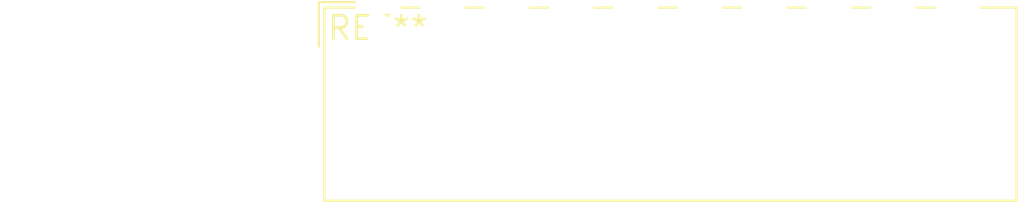
<source format=kicad_pcb>
(kicad_pcb (version 20240108) (generator pcbnew)

  (general
    (thickness 1.6)
  )

  (paper "A4")
  (layers
    (0 "F.Cu" signal)
    (31 "B.Cu" signal)
    (32 "B.Adhes" user "B.Adhesive")
    (33 "F.Adhes" user "F.Adhesive")
    (34 "B.Paste" user)
    (35 "F.Paste" user)
    (36 "B.SilkS" user "B.Silkscreen")
    (37 "F.SilkS" user "F.Silkscreen")
    (38 "B.Mask" user)
    (39 "F.Mask" user)
    (40 "Dwgs.User" user "User.Drawings")
    (41 "Cmts.User" user "User.Comments")
    (42 "Eco1.User" user "User.Eco1")
    (43 "Eco2.User" user "User.Eco2")
    (44 "Edge.Cuts" user)
    (45 "Margin" user)
    (46 "B.CrtYd" user "B.Courtyard")
    (47 "F.CrtYd" user "F.Courtyard")
    (48 "B.Fab" user)
    (49 "F.Fab" user)
    (50 "User.1" user)
    (51 "User.2" user)
    (52 "User.3" user)
    (53 "User.4" user)
    (54 "User.5" user)
    (55 "User.6" user)
    (56 "User.7" user)
    (57 "User.8" user)
    (58 "User.9" user)
  )

  (setup
    (pad_to_mask_clearance 0)
    (pcbplotparams
      (layerselection 0x00010fc_ffffffff)
      (plot_on_all_layers_selection 0x0000000_00000000)
      (disableapertmacros false)
      (usegerberextensions false)
      (usegerberattributes false)
      (usegerberadvancedattributes false)
      (creategerberjobfile false)
      (dashed_line_dash_ratio 12.000000)
      (dashed_line_gap_ratio 3.000000)
      (svgprecision 4)
      (plotframeref false)
      (viasonmask false)
      (mode 1)
      (useauxorigin false)
      (hpglpennumber 1)
      (hpglpenspeed 20)
      (hpglpendiameter 15.000000)
      (dxfpolygonmode false)
      (dxfimperialunits false)
      (dxfusepcbnewfont false)
      (psnegative false)
      (psa4output false)
      (plotreference false)
      (plotvalue false)
      (plotinvisibletext false)
      (sketchpadsonfab false)
      (subtractmaskfromsilk false)
      (outputformat 1)
      (mirror false)
      (drillshape 1)
      (scaleselection 1)
      (outputdirectory "")
    )
  )

  (net 0 "")

  (footprint "Wago_734-170_1x10_P3.50mm_Horizontal" (layer "F.Cu") (at 0 0))

)

</source>
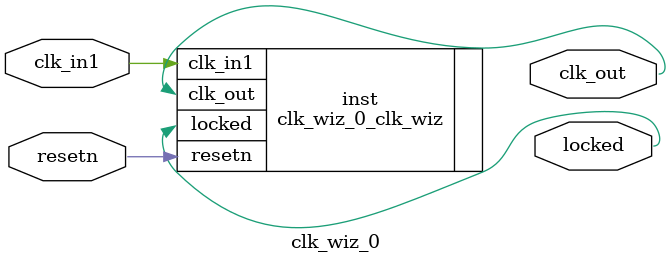
<source format=v>


`timescale 1ps/1ps

(* CORE_GENERATION_INFO = "clk_wiz_0,clk_wiz_v6_0_4_0_0,{component_name=clk_wiz_0,use_phase_alignment=true,use_min_o_jitter=false,use_max_i_jitter=false,use_dyn_phase_shift=false,use_inclk_switchover=false,use_dyn_reconfig=false,enable_axi=0,feedback_source=FDBK_AUTO,PRIMITIVE=MMCM,num_out_clk=1,clkin1_period=10.000,clkin2_period=10.000,use_power_down=false,use_reset=true,use_locked=true,use_inclk_stopped=false,feedback_type=SINGLE,CLOCK_MGR_TYPE=NA,manual_override=false}" *)

module clk_wiz_0 
 (
  // Clock out ports
  output        clk_out,
  // Status and control signals
  input         resetn,
  output        locked,
 // Clock in ports
  input         clk_in1
 );

  clk_wiz_0_clk_wiz inst
  (
  // Clock out ports  
  .clk_out(clk_out),
  // Status and control signals               
  .resetn(resetn), 
  .locked(locked),
 // Clock in ports
  .clk_in1(clk_in1)
  );

endmodule

</source>
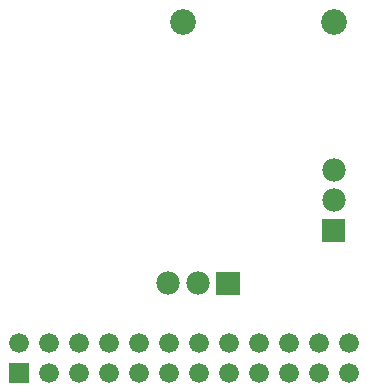
<source format=gbr>
G04 start of page 7 for group -4062 idx -4062 *
G04 Title: (unknown), soldermask *
G04 Creator: pcb 1.99z *
G04 CreationDate: Wed 27 Mar 2013 05:03:31 PM GMT UTC *
G04 For: nock *
G04 Format: Gerber/RS-274X *
G04 PCB-Dimensions (mil): 6000.00 5000.00 *
G04 PCB-Coordinate-Origin: lower left *
%MOIN*%
%FSLAX25Y25*%
%LNBOTTOMMASK*%
%ADD52C,0.0860*%
%ADD51C,0.0780*%
%ADD50C,0.0001*%
%ADD49C,0.0660*%
G54D49*X220000Y202500D03*
X230000D03*
X240000D03*
X250000D03*
G54D50*G36*
X186700Y205800D02*Y199200D01*
X193300D01*
Y205800D01*
X186700D01*
G37*
G54D49*X200000Y202500D03*
X210000D03*
X240000Y212500D03*
X230000D03*
X220000D03*
X210000D03*
X200000D03*
X190000D03*
X260000Y202500D03*
Y212500D03*
X250000D03*
G54D50*G36*
X255942Y236184D02*Y228384D01*
X263742D01*
Y236184D01*
X255942D01*
G37*
G54D51*X249842Y232284D03*
X239842D03*
G54D49*X270000Y202500D03*
Y212500D03*
X280000Y202500D03*
Y212500D03*
X290000Y202500D03*
X300000D03*
Y212500D03*
X290000D03*
G54D52*X295100Y319300D03*
G54D50*G36*
X291100Y253900D02*Y246100D01*
X298900D01*
Y253900D01*
X291100D01*
G37*
G54D51*X295000Y260000D03*
Y270000D03*
G54D52*X244900Y319300D03*
M02*

</source>
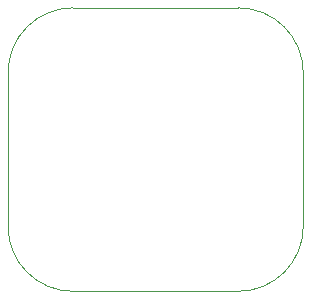
<source format=gbr>
%TF.GenerationSoftware,KiCad,Pcbnew,8.0.8*%
%TF.CreationDate,2025-02-01T16:22:36+01:00*%
%TF.ProjectId,pointControl,706f696e-7443-46f6-9e74-726f6c2e6b69,rev?*%
%TF.SameCoordinates,Original*%
%TF.FileFunction,Profile,NP*%
%FSLAX46Y46*%
G04 Gerber Fmt 4.6, Leading zero omitted, Abs format (unit mm)*
G04 Created by KiCad (PCBNEW 8.0.8) date 2025-02-01 16:22:36*
%MOMM*%
%LPD*%
G01*
G04 APERTURE LIST*
%TA.AperFunction,Profile*%
%ADD10C,0.100000*%
%TD*%
G04 APERTURE END LIST*
D10*
X167000000Y-81500000D02*
G75*
G02*
X161500000Y-87000000I-5500000J0D01*
G01*
X161500000Y-87000000D02*
X147500000Y-87000000D01*
X142000000Y-68500000D02*
G75*
G02*
X147500000Y-63000000I5500000J0D01*
G01*
X161500000Y-63000000D02*
X147500000Y-63000000D01*
X167000000Y-68500000D02*
X167000000Y-81500000D01*
X161500000Y-63000000D02*
G75*
G02*
X167000000Y-68500000I0J-5500000D01*
G01*
X147500000Y-87000000D02*
G75*
G02*
X142000000Y-81500000I0J5500000D01*
G01*
X142000000Y-81500000D02*
X142000000Y-68500000D01*
M02*

</source>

■ ■ ■ ■

## Exercise brief
Pull out all lines from the entries above that include the word "CrtYd".

## Problem solution
    (46 "B.CrtYd" user "B.Courtyard")
    (47 "F.CrtYd" user "F.Courtyard")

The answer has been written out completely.